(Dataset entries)
-------

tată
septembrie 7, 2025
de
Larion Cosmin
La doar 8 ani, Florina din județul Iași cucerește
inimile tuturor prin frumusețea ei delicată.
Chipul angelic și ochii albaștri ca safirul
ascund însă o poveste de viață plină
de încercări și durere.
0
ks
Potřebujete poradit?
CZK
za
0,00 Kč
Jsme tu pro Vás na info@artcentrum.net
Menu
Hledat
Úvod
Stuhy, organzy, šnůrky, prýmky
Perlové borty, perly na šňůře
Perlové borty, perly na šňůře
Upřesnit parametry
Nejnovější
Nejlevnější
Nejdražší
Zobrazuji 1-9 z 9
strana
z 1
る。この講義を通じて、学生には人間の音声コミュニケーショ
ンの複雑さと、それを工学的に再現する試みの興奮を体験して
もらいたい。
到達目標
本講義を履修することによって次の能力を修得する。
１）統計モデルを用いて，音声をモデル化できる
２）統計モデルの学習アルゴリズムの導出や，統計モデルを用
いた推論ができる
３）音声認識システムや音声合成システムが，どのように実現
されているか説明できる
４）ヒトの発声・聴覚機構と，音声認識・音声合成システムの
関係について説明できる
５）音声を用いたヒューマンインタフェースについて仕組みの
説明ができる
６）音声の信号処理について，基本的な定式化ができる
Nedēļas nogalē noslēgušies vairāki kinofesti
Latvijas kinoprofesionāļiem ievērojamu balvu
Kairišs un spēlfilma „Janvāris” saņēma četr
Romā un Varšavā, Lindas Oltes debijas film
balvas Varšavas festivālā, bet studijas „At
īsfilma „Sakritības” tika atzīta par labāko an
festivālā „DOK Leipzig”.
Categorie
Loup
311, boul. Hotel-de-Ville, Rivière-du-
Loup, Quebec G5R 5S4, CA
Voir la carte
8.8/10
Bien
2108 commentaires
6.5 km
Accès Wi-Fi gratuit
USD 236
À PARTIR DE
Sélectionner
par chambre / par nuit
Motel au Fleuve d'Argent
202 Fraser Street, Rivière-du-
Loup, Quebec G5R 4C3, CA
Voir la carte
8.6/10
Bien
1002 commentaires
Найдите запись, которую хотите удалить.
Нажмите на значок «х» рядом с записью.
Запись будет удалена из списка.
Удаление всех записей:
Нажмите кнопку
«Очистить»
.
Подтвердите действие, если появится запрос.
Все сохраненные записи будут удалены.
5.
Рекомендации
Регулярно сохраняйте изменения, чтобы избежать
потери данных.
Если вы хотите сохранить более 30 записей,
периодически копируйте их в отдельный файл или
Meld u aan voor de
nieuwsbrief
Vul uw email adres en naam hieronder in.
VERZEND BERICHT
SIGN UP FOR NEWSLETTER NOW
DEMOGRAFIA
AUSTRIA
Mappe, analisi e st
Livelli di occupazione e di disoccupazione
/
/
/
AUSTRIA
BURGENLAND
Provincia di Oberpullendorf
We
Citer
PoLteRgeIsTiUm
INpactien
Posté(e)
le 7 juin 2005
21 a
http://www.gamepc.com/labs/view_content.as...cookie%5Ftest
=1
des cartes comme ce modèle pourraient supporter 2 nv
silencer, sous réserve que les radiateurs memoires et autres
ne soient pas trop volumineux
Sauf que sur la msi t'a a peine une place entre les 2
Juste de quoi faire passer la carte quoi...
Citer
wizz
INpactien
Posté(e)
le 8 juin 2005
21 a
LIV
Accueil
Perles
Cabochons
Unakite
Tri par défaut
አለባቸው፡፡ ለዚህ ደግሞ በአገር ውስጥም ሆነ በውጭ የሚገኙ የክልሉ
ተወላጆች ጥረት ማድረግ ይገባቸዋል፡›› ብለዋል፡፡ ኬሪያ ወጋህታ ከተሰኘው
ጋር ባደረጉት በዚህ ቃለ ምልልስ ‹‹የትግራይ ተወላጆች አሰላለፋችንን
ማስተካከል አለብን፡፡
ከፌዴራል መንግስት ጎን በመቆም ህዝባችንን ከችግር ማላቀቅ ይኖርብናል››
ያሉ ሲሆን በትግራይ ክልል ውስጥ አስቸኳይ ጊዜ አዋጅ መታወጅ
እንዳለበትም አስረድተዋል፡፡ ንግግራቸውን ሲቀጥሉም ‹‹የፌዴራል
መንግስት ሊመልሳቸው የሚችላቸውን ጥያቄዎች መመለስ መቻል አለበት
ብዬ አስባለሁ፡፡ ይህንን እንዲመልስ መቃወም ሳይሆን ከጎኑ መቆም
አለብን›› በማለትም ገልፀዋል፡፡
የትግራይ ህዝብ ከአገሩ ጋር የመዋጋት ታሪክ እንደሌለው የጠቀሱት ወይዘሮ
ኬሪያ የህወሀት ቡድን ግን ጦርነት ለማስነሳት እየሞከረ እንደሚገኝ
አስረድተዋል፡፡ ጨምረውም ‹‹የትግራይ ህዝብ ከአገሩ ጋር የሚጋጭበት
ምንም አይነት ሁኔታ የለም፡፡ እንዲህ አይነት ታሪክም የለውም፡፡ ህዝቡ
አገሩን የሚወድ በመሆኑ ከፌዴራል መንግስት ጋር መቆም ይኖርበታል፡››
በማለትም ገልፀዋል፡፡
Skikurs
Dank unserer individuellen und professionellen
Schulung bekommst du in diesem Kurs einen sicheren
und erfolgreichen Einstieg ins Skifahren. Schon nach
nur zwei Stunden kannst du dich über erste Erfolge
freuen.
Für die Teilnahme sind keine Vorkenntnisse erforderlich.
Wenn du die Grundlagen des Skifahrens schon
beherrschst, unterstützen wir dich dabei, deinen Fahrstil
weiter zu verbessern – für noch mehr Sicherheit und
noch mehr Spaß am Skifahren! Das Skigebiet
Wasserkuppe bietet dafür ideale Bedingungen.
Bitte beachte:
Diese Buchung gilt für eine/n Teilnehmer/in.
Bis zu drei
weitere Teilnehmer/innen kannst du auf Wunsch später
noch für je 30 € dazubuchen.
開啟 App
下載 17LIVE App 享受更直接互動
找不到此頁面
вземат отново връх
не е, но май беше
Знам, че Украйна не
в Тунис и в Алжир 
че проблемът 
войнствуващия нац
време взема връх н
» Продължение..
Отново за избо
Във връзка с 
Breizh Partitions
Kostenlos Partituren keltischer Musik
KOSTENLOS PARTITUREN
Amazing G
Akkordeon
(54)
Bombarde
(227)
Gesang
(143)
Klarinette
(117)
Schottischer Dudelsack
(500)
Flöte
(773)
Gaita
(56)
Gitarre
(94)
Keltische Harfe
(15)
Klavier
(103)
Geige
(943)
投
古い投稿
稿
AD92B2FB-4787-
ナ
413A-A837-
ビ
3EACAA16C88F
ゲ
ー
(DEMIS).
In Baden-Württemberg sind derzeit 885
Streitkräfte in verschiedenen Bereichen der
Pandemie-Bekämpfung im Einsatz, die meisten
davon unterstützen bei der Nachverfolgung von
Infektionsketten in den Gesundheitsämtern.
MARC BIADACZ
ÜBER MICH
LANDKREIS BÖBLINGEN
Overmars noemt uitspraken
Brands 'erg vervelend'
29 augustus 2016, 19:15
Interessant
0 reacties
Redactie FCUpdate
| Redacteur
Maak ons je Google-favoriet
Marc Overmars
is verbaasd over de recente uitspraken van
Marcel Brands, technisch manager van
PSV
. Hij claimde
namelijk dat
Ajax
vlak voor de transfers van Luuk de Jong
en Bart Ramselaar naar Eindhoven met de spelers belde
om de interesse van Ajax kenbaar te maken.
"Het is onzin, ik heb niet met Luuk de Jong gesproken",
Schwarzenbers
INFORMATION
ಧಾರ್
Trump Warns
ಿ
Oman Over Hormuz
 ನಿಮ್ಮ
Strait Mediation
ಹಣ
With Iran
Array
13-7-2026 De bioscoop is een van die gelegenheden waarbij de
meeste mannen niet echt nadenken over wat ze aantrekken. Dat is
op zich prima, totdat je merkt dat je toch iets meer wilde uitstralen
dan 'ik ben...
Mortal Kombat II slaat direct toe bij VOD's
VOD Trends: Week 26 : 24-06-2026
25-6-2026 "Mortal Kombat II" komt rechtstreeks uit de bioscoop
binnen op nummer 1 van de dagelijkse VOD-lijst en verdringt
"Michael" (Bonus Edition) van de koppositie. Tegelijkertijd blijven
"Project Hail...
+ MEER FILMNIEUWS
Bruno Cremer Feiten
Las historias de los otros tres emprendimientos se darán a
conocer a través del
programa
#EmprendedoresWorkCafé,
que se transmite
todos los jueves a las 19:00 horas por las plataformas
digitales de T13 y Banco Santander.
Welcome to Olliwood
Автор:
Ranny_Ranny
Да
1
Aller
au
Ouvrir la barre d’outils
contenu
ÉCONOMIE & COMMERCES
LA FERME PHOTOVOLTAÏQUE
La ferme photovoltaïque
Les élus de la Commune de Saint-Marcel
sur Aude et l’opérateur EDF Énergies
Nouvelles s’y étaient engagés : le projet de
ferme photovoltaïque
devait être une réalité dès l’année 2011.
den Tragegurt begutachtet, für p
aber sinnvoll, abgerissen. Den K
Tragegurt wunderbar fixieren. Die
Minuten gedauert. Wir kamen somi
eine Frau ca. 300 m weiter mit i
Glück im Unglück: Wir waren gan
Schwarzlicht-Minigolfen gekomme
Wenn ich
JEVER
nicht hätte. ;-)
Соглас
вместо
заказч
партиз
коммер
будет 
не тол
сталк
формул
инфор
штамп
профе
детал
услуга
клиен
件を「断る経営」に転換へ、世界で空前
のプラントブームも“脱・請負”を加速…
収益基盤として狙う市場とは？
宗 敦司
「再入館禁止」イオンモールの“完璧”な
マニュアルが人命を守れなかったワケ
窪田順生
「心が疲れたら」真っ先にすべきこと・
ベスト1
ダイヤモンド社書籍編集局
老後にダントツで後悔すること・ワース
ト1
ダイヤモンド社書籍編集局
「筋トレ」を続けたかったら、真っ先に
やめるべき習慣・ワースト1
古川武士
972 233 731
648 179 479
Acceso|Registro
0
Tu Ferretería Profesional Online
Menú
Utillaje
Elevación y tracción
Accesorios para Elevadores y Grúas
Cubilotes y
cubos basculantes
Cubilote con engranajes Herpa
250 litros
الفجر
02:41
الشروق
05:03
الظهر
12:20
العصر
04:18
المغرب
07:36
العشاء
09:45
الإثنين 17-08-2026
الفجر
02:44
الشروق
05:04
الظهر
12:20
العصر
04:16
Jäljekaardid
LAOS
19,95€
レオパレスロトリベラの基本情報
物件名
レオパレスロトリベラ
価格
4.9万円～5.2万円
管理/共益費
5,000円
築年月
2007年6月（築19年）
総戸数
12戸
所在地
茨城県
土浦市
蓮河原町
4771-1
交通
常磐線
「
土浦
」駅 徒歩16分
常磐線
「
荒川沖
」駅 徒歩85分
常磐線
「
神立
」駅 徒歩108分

-------

Pick out every line above that contains the word "uitspraken" and copy it.

» **ANSWER SPACE**:
Overmars noemt uitspraken
is verbaasd over de recente uitspraken van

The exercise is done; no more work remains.